4 Replies to “Citation Practices”

  1. I used to follow the custom of begging to be cited or quoted, but that looked desperate. Here is a concern that I think is legitimate. A friend of mine who shall remain nameless has had papers rejected (apparently) on the grounds that the paper’s argumentative strategy is similar to work published after their work was submitted for review. On the off chance that B has had to cite A’s unpublished paper to develop B’s argument and B is lucky enough to get into print before A does, A’s work, which was apparently instrumental to B’s work, will never reach the presses. This is a big deal if A is not a big deal. A’s work serves as an unpublishable enabler but might have been published if only someone hadn’t relied on their work to further their own writing. Being cited by another isn’t exactly something to put on the vita.

    I really can’t see what’s wrong with saying that you’d prefer others not to use your work in ways that might make it harder for your work to make it into print even if you are the sort of person who’s trolling for feedback on the interweb.

  2. One thing we have to bear in mind is what the effect would be on likely levels of circulation of unpublished work if the established opinion were that it\\‘s selfish to request that people not cite it without permission.
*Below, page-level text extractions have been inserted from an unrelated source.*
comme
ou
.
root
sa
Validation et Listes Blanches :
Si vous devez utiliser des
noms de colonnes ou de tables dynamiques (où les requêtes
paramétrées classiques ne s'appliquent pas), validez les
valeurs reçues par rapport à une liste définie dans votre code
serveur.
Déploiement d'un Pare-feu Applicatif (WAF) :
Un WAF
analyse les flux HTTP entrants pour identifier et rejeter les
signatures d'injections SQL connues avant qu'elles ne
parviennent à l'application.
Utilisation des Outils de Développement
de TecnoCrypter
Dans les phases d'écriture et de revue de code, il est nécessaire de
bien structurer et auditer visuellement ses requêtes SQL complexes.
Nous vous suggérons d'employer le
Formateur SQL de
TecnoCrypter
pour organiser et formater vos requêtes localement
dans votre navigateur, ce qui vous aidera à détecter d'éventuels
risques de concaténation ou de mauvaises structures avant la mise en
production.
As Clayton stresses, it\\‘s a big deal to have your work rendered unpublishably obsolete because someone else has cited your unpublished paper, especially if you are at an early career stage where getting publications is crucial. So if you don\\‘t feel you can circulate stuff but request that people not cite without permission, what are you going to do? Often, I imagine, not circulate it at all. But early-career people often have much (maybe most) to gain from circulating their papers and getting comments. I don\\‘t want them to feel they can\\‘t get that benefit because they\\‘ll have to either look selfish or else risk losing publication opportunities.
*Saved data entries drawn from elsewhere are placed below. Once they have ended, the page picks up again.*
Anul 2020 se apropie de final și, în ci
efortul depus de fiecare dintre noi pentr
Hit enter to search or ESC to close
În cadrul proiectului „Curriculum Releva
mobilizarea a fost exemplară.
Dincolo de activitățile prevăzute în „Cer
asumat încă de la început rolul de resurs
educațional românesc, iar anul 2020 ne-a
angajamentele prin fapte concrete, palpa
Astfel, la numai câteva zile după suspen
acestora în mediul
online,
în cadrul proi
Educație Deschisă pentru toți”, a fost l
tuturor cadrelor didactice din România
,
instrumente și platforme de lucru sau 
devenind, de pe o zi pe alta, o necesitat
    I should also say that I think there are many benefits to the philosophical community at large from having unpublished stuff circulating which do not depend on its being freely citeable in published papers. E.g.: keeping in touch with what people are up to, future planning about work you might like to do if certain currently-unpublished things should later appear in print, and of course good old-fashioned intrinsic interest. I don\‘t really think it\‘s fair, therefore, to say that people who ask that permission be sought for citations are reaping benefits without conferring any.
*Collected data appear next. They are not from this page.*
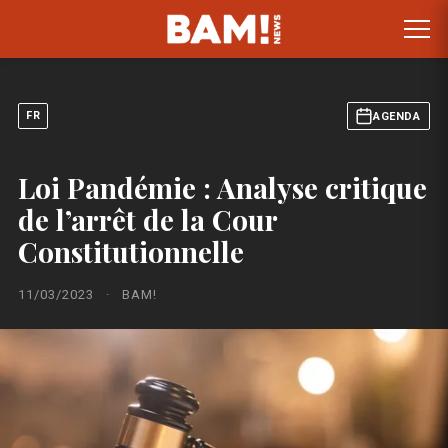
FR
AGENDA
Loi Pandémie : Analyse critique
de l’arrêt de la Cour
Constitutionnelle
11/03/2023
·
BAM!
  3. I’m one of those who posts papers in progress including such a request. I think that so far in this thread the point has been missed. When I make such a request, it’s not that I don’t want to be cited. (I certainly do! And in almost every scenario I’d grant permission.) It’s rather that I’d prefer to asked first. (Similarly, if I wanted to cite another’s paper which included this request, I would just ask). The reason I’d prefer to be asked is (a) that I’d rather not be put on record as having claimed something really stupid, so I reserve the right to refuse permission, (b) I may have an updated version that I would prefer to have quoted instead, and© this gives me the opportunity to explain or defend myself, if the paper-in-progress doesn’t do this well enough, and it also gives me the opportunity to explain (and request acknowledgment) if my position has shifted.

  4. For the record, as a result of the various discussions this prompted around the web, my view is now the following:

    Adding that request at the top of your paper is permissible provided that there’s a general convention that permission will be given provided the reader wants to cite from the latest version.

    However: if what people intend to convey by ‘please don’t cite without permission’ is ‘please check with me that you have the latest version before citing’ then I still think it would just be easier for everyone if they simply said that!